Si tratta di una pagina centrale del primo Vangelo. Gesù è in un momento di svolta: si lascia alle spalle la Galilea e sale a Gerusalemme. Da fine maestro pone una questione: «Che cosa dice la gente di me?». Nella risposta viene fuori un modo di fare, un modo di pensare, uno stile che è tipico nostro, purtroppo: quello di incasellare la persona. Allora Gesù viene immaginato attraverso cliché: un Giovanni Battista, un Elia, un Geremia o qualcun altro dei profeti. Si preferisce incasellare la persona in qualcosa di già vissuto, più comprensibile, mentre invece Gesù vuole una risposta personale, originale: «Voi chi dite che io sia?». Qui non valgono risposte generiche o imparaticce, ci vuole una risposta che sia frutto della vita con lui. Pietro darà una risposta stupenda: «Tu sei il Figlio di Dio, il Messia». Gesù si complimenta con lui, lo chiama “beato”, ma dirà: «Questa risposta te l’ha suggerita il Padre».
Tuttavia, nel Vangelo c’è tutto un itinerario di questo discepolo, che arriva a dire una parola che scaturisce dalla vita con Gesù, dalla relazione con lui.
Le foglie di un albero a noi sembrano tutte uguali, invece ogni foglia è diversa, così ogni persona è diversa, ha una storia diversa. Ecco il cammino di Pietro: cammina sulle acque e poi improvvisamente affonda e grida: «Signore, salvami!» (Mt 14,30); quando Gesù dice: «Volete andarvene anche voi? È troppo dura la mia proposta?» (cfr. Gv 6,67), Pietro dirà: «Signore, dove andremo, tu solo hai parole di vita eterna» (Gv 6,68).
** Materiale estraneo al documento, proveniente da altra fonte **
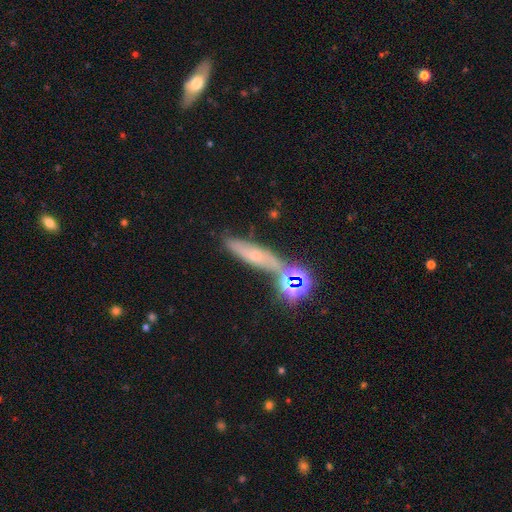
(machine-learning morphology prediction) Smooth or featured?
  - featured or disk: 39% *
  - smooth: 35%
  - star or artifact: 26%
Merging?
  - none: 66% *
  - minor disturbance: 16%
  - merger: 12%
  - major disturbance: 5%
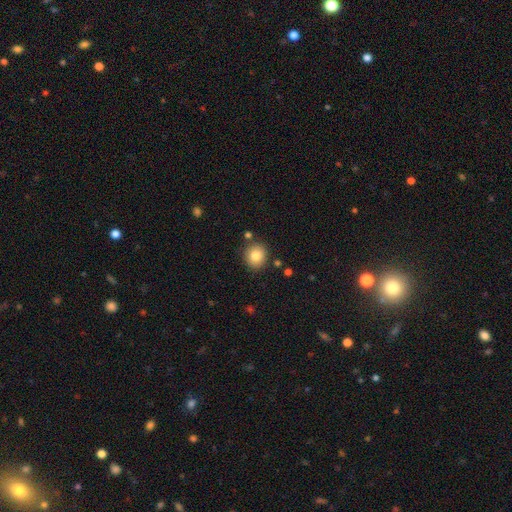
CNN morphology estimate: smooth 82%, star or artifact 10%, featured or disk 8%. Down the decision tree: how rounded — round (84%); merging — none (85%).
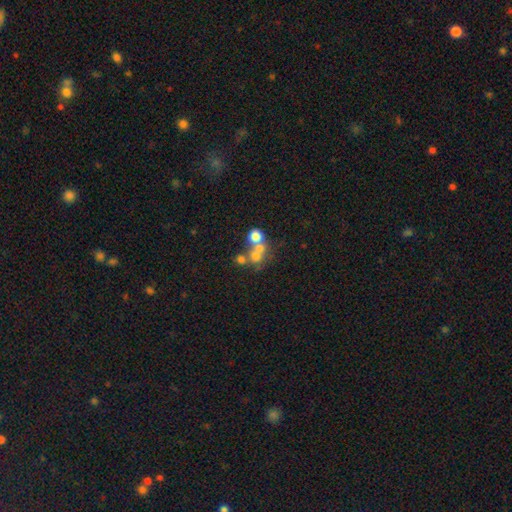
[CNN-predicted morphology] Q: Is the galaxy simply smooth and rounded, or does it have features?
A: smooth — 57%.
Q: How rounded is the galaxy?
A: round — 79%.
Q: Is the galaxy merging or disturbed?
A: merger — 54%.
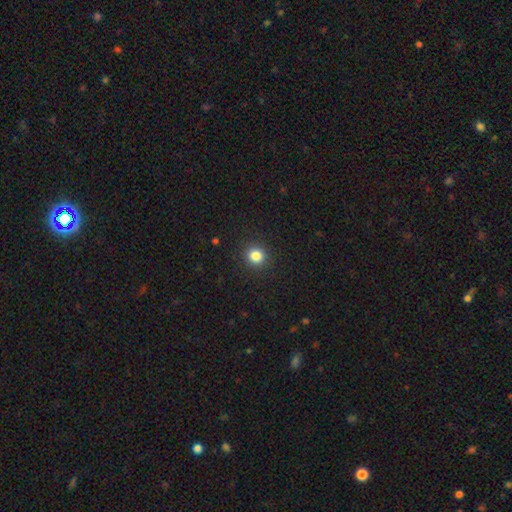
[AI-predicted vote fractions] Smooth or featured? Predicted: smooth (p=0.84). How rounded? Predicted: round (p=0.88). Merging? Predicted: none (p=0.92).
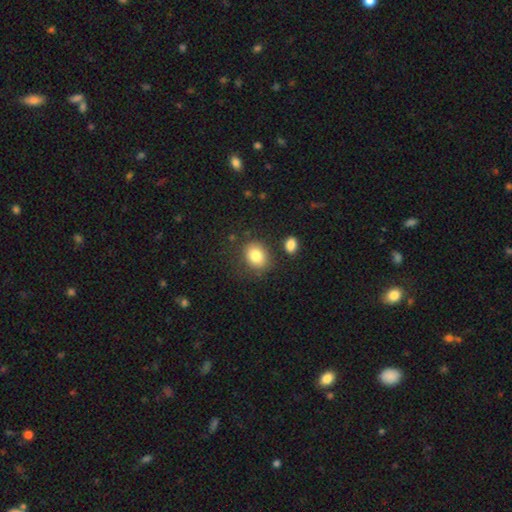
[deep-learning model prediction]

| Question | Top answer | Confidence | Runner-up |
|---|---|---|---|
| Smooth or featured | smooth | 83% | star or artifact (9%) |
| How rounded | in between | 55% | round (44%) |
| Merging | none | 78% | minor disturbance (13%) |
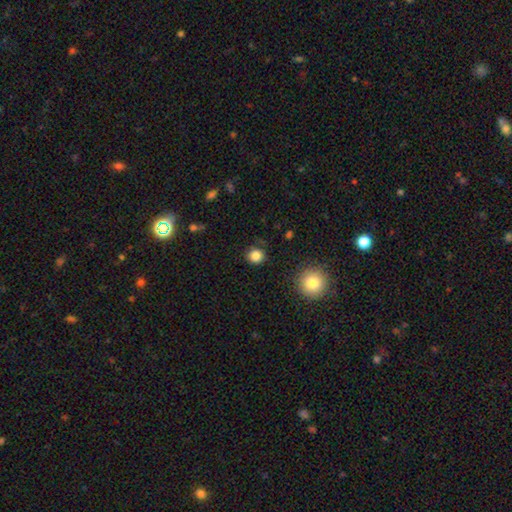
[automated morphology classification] Smooth or featured?
  - smooth: 84% *
  - star or artifact: 12%
  - featured or disk: 4%
How rounded?
  - round: 89% *
  - in between: 10%
  - cigar-shaped: 1%
Merging?
  - none: 88% *
  - minor disturbance: 8%
  - major disturbance: 3%
  - merger: 2%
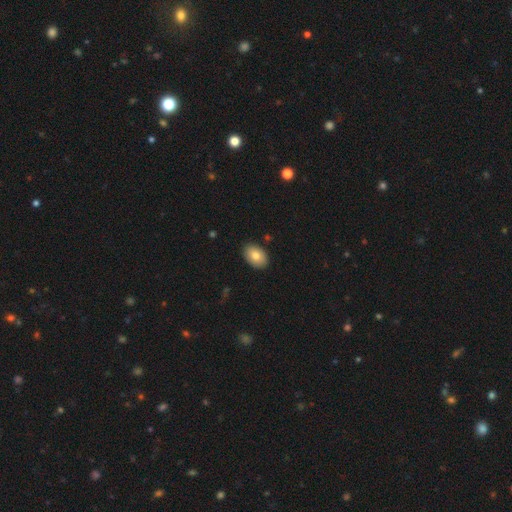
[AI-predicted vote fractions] Smooth or featured? Predicted: smooth (p=0.80). How rounded? Predicted: in between (p=0.88). Merging? Predicted: none (p=0.89).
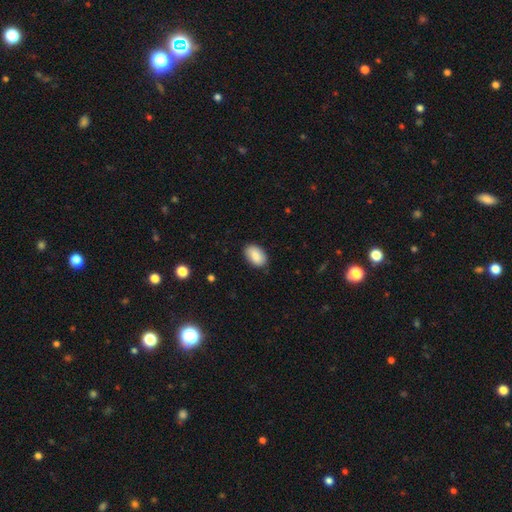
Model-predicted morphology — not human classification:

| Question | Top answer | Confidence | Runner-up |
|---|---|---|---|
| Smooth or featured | smooth | 87% | star or artifact (6%) |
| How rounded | in between | 91% | round (7%) |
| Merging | none | 85% | minor disturbance (12%) |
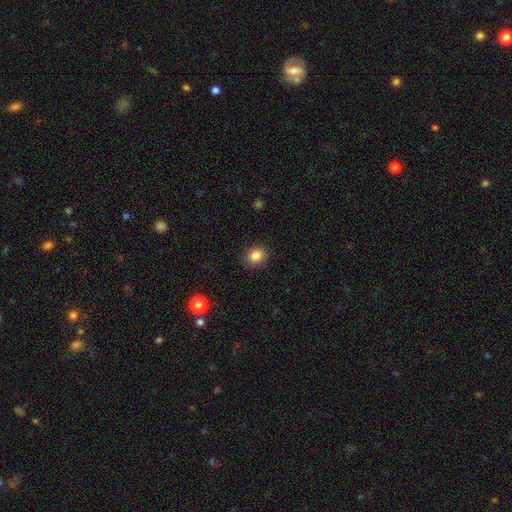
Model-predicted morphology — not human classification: Smooth or featured? smooth (85%)
How rounded? round (57%)
Merging? none (89%)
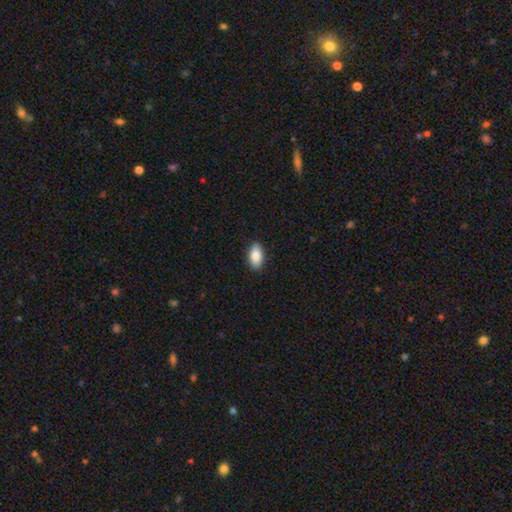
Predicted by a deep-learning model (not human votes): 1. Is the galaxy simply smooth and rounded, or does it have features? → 86% smooth, 7% featured or disk, 7% star or artifact.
Nell’ultimo colloquio con Gesù Risorto gli viene chiesto: «Pietro, mi ami più di costoro?». «Certo, Signore, tu lo sai che ti amo». E poi ancora un’altra volta: «Pietro, mi ami?». «Ti voglio bene». Per la terza volta Gesù gli chiede se lo ama e Pietro si rabbuia un po’: «Signore, tu sai tutto, tu sai che io ti amo» (Gv 21,16-17). Ecco, Gesù ci conosce, ci conosce fino in fondo. Ricorderete quel bellissimo Salmo: «Signore, tu mi scruti e mi conosci, tu sai quando seggo e quando mi alzo…» (Sal 138,1). Non solo il Signore conosce me, ma è necessario che anche io conosca Lui e che sia una conoscenza che sgorga dalla vita.
Quel colloquio si concluderà con il conferimento del primato a Pietro. Gesù dirà: «Tu sei Pietro, su questa pietra edificherò la mia Chiesa». Gesù fa uso di tre immagini: l’immagine della roccia (da cui ricava il nome Pietro), l’immagine delle chiavi e l’immagine dello sciogliere e del legare. Questa prerogativa di Pietro continuerà nei suoi successori. Come potrebbe questo servizio permanere nella comunità messianica se finisse con Pietro?
Quando venne eletto papa Giovanni Paolo II un gruppo di pellegrini era andato a Roma per incontrarlo; nel gruppo vi era un ragazzo disabile seduto su una sedia a rotelle. Il desiderio era di occupare i primi posti per dargli la possibilità di ricevere personalmente la benedizione di Giovanni Paolo II, ma non fu possibile. Il Papa, pur nel tripudio della folla e nelle grida: “Viva il Papa!”, notò quel ragazzo e, svicolando dal servizio d’ordine, andò oltre la transenna, mise le sue mani sulla testa del ragazzo e gli disse: «Tu sei Pietro e su questa pietra edificherò la mia Chiesa». Il ragazzo si commosse. Ciascuno di noi, nel proprio ruolo, nel proprio posto, è un pilastro, una colonna che sostiene tutta la comunità.